The seven-year “Metal Earth” initiative costs a total of $104 million, with $49 million in support from the Canada First Research Excellence Fund and the remaining $55 million from 22 partners from academia, industry and government.
The research program aims to provide “industry and government with the new knowledge, highly qualified personnel, protocols, and tools to focus exploration and infrastructure dollars in areas with the highest metal endowment,” according to the university.
The program will see the recruitment of more than 35 post-doctoral fellows, research assistants, technicians and support staff; more than 80 graduate and 100 undergraduate students; and lead to the hiring of a research chair in Exploration Targeting and three specialized faculty members in Precambrian Geology, Earth Systems Modelling and Exploration Geophysics.
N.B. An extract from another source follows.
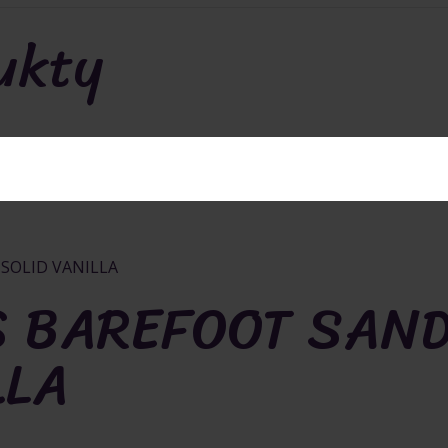
ukty
PÁNKY DO VODY R
S BAREFOOT SAN
LLA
“Global metal reserves are being depleted due to increased demand and decreased global discovery rates over the past 10 years,” said Harold Gibson, director of the Mineral Exploration Research Centre at the Harquail School of Earth Sciences and lead of Metal Earth. “Spending on exploration has increased while discovery rates have decreased. Without a means to discover and extract metals, modern societies will be faced with a crisis that will detrimentally impact social, technological and industrial development.”